Because all those 160 masterpieces, really every object is special, together should tell the story of the long and complicated history of Armenia, from the earliest prehistory to the year 301 AD. That is the year in which, according to tradition, King Thrat III of Armenia declared Christianity the official state religion. Despite the beautifully designed text panels, which are scattered throughout the room, and the long introductory text at the entrance, the compilers have only partially succeeded. The average visitor will quickly get lost between all those names, places and years. For although a certain degree of chronology has been introduced into the circular arrangement, it is also often difficult to follow.
And anyone who knows anything about the early history of the part of the world in which today’s Armenia is located (the border area between Europe and Asia) will be puzzled by the choices made by the compilers. For example, the Roman influence – the kingdom of Armenia played an essential role in the ongoing struggle between the Romans and their powerful neighbors the Parthians – apart from another beautiful glass portrait of Emperor Caligula – remains quite underexposed.
‘Under the spell of the Ararat’ is a feast for the eyes with 160 masterpieces
And then there is the title of the exhibition: Under the spell of the Ararat. The suggestion is thus created that Mount Ararat has been an important, if not the most important symbol in the long Armenian history. And for the last two centuries – the period in which Armenia is a Christian nation – this has undoubtedly been the case. But the exhibition focuses on the very long period that preceded it. And it is entirely questionable what the role of the Ararat has been in roughly 1800 BC. Or 400 BC.
Mountain view
The book accompanying the exhibition contains a photo of the ruins of Artashat, a city that was destroyed in 176 BC. was founded and which will be the capital of the Armenian, then still heathen, kingdom for more than three hundred years. The Ararat is clearly visible in the background. But, as the caption to the photo suggests, does this mean that the city was deliberately built in a place where there was a constant view of that mountain? There are few places in western Armenia where you can’t see the Ararat in good weather.
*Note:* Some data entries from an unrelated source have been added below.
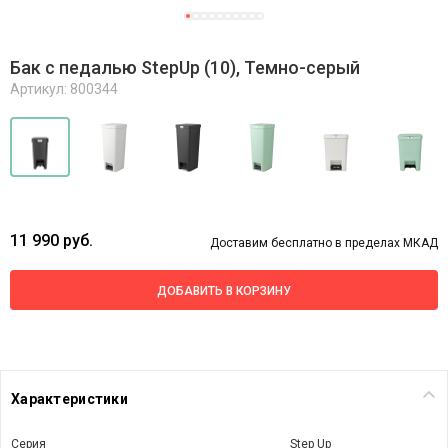
Бак с педалью StepUp (10), Темно-серый
Артикул: 800344
11 990 руб.
Доставим бесплатно в пределах МКАД
ДОБАВИТЬ В КОРЗИНУ
Характеристики
Серия
Step Up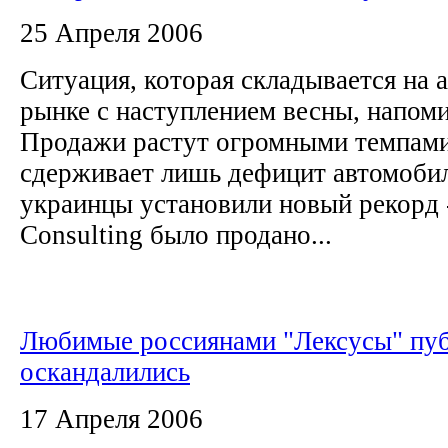
25 Апреля 2006
Ситуация, которая складывается на
рынке с наступлением весны, напоми
Продажи растут огромными темпами
сдерживает лишь дефицит автомобил
украинцы установили новый рекорд
Consulting было продано...
Любимые россиянами "Лексусы" пу
оскандалились
17 Апреля 2006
It becomes all the more problematic because the Ararat with its iconic double top also plays a dominant role in the design. For example, the center of the exhibition is formed by a large circle. That circle is provided with huge images of the mountain both outside and inside. All objects are again arranged around this ‘mountain’, again creating the suggestion that all objects have a relationship with that mountain.
This applies in any case to the objects that are arranged inside the circle. They have to do with the (relatively short) period in which Armenia became a Christian nation. To demonstrate the importance of Christianity, and of the Ararat as its most important symbol, for the further history of Armenia, there are also two ‘modern’ pieces. The first is a piece of wood that, according to tradition, came from Noah’s ark. The same tradition has it that the ark ran aground on the flanks of the Ararat. One of Noah’s descendants subsequently became the ancestor of all Armenians. The second is a bible written in Armenian.
So there is content that can be negotiated with this exhibition, but so much beauty as there is now to be seen in Assen, you will not easily get back together in the Netherlands.